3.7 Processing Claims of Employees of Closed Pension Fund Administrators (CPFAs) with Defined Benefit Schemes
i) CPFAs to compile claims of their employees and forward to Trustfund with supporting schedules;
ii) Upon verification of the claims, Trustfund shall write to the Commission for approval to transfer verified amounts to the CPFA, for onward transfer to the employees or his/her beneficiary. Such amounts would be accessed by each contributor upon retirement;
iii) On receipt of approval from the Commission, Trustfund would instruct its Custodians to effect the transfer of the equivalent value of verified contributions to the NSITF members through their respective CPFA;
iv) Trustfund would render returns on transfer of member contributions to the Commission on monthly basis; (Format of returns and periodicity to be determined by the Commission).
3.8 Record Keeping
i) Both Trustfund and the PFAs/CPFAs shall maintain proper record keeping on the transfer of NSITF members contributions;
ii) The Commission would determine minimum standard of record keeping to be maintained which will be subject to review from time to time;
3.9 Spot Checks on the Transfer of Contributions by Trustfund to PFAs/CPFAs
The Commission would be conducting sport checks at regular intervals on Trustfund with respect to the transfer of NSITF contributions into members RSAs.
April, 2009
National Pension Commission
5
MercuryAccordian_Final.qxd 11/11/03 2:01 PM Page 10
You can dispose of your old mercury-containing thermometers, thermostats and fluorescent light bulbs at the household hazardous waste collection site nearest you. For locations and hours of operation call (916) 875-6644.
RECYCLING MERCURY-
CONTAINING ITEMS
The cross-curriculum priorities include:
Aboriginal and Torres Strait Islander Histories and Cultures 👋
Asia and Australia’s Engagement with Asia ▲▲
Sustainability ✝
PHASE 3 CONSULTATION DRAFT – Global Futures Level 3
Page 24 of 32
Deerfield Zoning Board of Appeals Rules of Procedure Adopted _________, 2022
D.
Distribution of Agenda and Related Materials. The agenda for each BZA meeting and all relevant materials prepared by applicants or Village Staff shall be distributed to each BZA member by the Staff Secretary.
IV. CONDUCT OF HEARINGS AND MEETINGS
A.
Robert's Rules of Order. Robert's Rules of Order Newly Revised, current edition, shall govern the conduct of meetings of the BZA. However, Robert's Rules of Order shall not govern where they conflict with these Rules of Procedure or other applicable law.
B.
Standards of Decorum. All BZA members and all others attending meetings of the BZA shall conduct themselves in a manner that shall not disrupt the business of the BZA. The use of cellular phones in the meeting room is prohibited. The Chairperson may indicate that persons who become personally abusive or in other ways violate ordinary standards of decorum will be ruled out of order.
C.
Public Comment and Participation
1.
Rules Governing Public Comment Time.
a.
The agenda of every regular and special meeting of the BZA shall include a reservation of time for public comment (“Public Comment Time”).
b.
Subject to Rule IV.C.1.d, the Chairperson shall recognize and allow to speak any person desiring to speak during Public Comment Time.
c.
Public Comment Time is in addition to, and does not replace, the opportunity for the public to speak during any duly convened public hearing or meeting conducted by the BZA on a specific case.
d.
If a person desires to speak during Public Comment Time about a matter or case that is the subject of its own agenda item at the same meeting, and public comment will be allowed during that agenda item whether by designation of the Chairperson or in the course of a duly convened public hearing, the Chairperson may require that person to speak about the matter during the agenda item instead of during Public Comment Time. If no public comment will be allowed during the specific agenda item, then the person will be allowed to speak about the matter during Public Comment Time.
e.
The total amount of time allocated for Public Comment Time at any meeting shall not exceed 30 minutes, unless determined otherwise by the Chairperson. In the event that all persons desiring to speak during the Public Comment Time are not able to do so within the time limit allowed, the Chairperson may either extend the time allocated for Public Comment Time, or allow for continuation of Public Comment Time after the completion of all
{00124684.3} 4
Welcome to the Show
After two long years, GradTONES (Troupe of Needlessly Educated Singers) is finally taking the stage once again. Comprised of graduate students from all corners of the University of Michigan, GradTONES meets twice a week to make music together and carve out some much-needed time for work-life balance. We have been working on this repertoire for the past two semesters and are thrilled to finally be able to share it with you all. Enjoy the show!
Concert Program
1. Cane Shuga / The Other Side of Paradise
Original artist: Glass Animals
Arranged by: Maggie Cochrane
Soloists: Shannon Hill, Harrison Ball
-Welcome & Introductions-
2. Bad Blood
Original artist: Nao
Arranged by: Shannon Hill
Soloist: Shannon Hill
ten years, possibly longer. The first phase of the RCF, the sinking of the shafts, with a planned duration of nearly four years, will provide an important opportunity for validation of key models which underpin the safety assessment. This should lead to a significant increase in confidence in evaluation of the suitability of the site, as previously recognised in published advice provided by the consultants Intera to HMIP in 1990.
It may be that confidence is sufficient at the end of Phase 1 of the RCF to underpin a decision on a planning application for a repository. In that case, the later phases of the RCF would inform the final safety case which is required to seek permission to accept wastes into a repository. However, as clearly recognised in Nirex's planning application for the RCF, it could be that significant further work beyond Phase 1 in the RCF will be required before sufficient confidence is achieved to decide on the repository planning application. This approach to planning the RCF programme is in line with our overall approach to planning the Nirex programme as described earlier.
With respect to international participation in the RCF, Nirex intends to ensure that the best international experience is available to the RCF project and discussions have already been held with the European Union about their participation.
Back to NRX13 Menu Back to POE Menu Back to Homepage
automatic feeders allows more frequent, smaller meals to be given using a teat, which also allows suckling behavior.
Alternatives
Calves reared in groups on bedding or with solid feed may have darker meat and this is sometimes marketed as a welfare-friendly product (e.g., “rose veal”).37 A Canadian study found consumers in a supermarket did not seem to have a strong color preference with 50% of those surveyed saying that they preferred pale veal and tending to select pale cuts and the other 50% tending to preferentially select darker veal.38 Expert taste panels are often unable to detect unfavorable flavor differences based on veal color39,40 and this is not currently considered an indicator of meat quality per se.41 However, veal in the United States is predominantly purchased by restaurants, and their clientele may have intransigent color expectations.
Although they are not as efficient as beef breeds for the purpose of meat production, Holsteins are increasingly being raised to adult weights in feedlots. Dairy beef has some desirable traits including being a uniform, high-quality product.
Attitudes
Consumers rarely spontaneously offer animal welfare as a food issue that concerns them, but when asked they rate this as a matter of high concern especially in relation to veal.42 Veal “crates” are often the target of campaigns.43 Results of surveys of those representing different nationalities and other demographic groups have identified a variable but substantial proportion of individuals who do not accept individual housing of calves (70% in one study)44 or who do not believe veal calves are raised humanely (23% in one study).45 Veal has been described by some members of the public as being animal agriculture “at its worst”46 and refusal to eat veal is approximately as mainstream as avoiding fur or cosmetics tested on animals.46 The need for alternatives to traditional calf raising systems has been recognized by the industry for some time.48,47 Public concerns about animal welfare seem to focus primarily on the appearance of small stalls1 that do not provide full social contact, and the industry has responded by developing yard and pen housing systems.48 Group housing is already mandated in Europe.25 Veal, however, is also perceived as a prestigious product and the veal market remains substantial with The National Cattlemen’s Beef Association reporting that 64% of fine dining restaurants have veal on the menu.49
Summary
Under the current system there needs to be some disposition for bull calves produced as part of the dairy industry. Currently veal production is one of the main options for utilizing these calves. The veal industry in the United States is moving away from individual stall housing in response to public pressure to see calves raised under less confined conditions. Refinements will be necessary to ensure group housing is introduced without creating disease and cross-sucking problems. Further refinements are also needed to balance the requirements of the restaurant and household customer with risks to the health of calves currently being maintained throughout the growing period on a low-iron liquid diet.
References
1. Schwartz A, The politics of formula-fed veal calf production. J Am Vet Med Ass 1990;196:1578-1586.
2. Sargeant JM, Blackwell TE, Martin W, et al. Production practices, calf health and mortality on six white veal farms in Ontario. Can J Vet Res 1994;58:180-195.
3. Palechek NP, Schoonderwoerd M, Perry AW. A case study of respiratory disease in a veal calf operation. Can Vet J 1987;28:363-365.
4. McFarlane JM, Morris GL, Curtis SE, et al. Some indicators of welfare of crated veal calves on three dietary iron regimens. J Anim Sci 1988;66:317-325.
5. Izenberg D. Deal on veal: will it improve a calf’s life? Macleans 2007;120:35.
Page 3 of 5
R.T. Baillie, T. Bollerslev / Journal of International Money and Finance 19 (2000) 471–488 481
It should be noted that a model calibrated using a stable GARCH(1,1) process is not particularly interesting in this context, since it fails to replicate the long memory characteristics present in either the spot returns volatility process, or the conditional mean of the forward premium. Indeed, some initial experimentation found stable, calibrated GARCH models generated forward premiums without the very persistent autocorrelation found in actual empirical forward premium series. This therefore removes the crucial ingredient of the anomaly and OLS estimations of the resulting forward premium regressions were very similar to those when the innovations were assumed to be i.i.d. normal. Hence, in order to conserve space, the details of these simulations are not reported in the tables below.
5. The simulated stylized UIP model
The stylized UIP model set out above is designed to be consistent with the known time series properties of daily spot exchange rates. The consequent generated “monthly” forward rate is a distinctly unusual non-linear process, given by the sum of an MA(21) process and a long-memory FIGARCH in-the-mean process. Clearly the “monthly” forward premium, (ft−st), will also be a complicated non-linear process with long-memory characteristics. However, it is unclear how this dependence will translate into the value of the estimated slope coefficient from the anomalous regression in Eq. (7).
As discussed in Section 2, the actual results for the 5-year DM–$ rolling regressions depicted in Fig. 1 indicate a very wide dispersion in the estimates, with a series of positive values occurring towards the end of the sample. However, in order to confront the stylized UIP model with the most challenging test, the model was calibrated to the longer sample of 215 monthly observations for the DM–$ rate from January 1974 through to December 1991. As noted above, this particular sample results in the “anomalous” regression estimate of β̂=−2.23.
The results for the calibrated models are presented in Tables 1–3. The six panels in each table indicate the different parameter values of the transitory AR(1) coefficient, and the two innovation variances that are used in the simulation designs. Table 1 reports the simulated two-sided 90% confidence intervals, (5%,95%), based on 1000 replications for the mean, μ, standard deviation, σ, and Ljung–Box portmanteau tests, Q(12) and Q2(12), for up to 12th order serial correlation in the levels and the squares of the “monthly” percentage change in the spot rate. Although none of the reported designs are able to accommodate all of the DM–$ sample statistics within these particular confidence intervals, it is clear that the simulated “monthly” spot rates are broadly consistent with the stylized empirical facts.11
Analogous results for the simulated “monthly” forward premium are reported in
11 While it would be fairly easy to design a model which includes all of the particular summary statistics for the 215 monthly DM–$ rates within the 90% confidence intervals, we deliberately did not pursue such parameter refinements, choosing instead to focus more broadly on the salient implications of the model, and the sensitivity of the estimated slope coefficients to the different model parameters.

· · · · ·

#### WORK TO BE COMPLETED:
Extract all lines from the material above that include the word "Procedure".

#### OUTPUT OF THE TASK:
Deerfield Zoning Board of Appeals Rules of Procedure Adopted _________, 2022
Robert's Rules of Order. Robert's Rules of Order Newly Revised, current edition, shall govern the conduct of meetings of the BZA. However, Robert's Rules of Order shall not govern where they conflict with these Rules of Procedure or other applicable law.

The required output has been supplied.